Xavier Bertrand, ministre du travail, des relations sociales, de la famille et de la solidarité, fait part de sa satisfaction suite à la décision du Conseil constitutionnel qui a validé 26 des 27 articles de la loi portant rénovation de la démocratie sociale et réforme du temps de travail, et apporté des précisions sur les modalités d’application du contingent d’heures supplémentaires et du repos compensateur.

Cette loi va donc pouvoir entrer en vigueur dès sa promulgation et être appliquée par les partenaires sociaux et les entreprises dès l’automne 2008.

C’est une réforme majeure et attendue, qui rénove en profondeur la démocratie sociale et qui permettra de renforcer la légitimité des partenaires sociaux, indispensable à la conduite des réformes dont notre pays à besoin. Grâce à cette réforme, ce sont désormais les salariés qui, par leur vote, décideront qui sera habilité à négocier en leur nom.

Cette loi permet de mettre un terme au carcan des 35h imposées qui a fait tant de mal à l’économie française.

D’abord, elle place le dialogue social au cœur de l’entreprise, permettant ainsi d’offrir des réponses adaptées au plus près du terrain.

Ensuite, les dispositions sur le temps de travail constituent une réforme majeure qui va permettre aux entreprises et aux salariés d’aménager le temps de travail de façon beaucoup plus souple et beaucoup plus simple qu’aujourd’hui.

ENTRÉES EXTRAITES =
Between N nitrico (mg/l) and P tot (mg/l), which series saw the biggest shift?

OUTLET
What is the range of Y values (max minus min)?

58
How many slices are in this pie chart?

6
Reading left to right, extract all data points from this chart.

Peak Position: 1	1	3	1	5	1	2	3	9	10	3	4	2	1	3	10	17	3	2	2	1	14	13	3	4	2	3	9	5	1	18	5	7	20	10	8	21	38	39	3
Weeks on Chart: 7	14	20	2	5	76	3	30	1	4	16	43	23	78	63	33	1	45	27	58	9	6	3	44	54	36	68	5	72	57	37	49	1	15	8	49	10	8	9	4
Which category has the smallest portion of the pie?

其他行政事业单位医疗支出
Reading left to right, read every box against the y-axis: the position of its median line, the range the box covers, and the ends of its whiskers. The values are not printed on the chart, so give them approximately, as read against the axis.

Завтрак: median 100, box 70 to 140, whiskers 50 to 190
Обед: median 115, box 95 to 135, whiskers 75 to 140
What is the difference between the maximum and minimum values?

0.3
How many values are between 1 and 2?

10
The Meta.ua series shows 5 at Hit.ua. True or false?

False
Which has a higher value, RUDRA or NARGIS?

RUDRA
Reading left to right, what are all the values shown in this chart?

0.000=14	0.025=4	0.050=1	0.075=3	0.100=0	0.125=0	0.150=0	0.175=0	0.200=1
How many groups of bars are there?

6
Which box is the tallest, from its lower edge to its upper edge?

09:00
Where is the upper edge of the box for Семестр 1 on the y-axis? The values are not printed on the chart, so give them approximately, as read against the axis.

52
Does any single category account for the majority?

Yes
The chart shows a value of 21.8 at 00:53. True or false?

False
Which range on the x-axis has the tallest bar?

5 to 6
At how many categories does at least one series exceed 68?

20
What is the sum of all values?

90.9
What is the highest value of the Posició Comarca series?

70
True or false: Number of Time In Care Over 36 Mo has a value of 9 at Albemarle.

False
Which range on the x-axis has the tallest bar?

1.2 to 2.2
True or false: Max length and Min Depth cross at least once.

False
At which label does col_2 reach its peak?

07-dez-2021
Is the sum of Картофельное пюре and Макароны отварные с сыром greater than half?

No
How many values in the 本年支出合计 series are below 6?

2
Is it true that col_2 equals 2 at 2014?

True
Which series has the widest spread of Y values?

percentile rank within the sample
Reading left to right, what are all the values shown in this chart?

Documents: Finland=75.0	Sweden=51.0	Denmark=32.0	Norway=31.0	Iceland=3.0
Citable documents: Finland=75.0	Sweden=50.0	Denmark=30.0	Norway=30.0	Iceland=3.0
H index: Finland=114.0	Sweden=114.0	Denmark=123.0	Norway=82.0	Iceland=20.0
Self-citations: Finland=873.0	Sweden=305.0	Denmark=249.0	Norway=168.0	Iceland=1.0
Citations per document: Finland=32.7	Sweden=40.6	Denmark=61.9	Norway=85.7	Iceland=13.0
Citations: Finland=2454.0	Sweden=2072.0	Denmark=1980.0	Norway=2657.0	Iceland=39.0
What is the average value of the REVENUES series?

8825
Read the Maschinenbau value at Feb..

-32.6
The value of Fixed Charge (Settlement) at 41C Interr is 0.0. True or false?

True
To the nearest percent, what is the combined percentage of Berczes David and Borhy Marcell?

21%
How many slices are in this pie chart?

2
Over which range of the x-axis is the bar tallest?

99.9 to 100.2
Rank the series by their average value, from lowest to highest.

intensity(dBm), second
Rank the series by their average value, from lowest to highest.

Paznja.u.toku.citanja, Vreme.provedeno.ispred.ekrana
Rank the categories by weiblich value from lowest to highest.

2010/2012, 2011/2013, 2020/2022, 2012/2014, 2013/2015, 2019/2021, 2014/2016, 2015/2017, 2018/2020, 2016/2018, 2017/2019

CONSIGNE DE TRAVAIL 1 = D'après le passage retenu, combien d'articles de la loi le Conseil constitutionnel a-t-il validés ?
CONSIGNE DE TRAVAIL 2 = Transcrivez fidèlement, dans le passage retenu, la partie qui s'ouvre sur les mots contenant « Xavier Bertrand, ministre » et se clôt sur « dès l’automne 2008. ».
Les enregistrements n'interviennent en rien ici.

ESPACE DE RÉPONSE 1 = Il a validé 26 des 27 articles de la loi.

ESPACE DE RÉPONSE 2 =
Xavier Bertrand, ministre du travail, des relations sociales, de la famille et de la solidarité, fait part de sa satisfaction suite à la décision du Conseil constitutionnel qui a validé 26 des 27 articles de la loi portant rénovation de la démocratie sociale et réforme du temps de travail, et apporté des précisions sur les modalités d’application du contingent d’heures supplémentaires et du repos compensateur.

Cette loi va donc pouvoir entrer en vigueur dès sa promulgation et être appliquée par les partenaires sociaux et les entreprises dès l’automne 2008.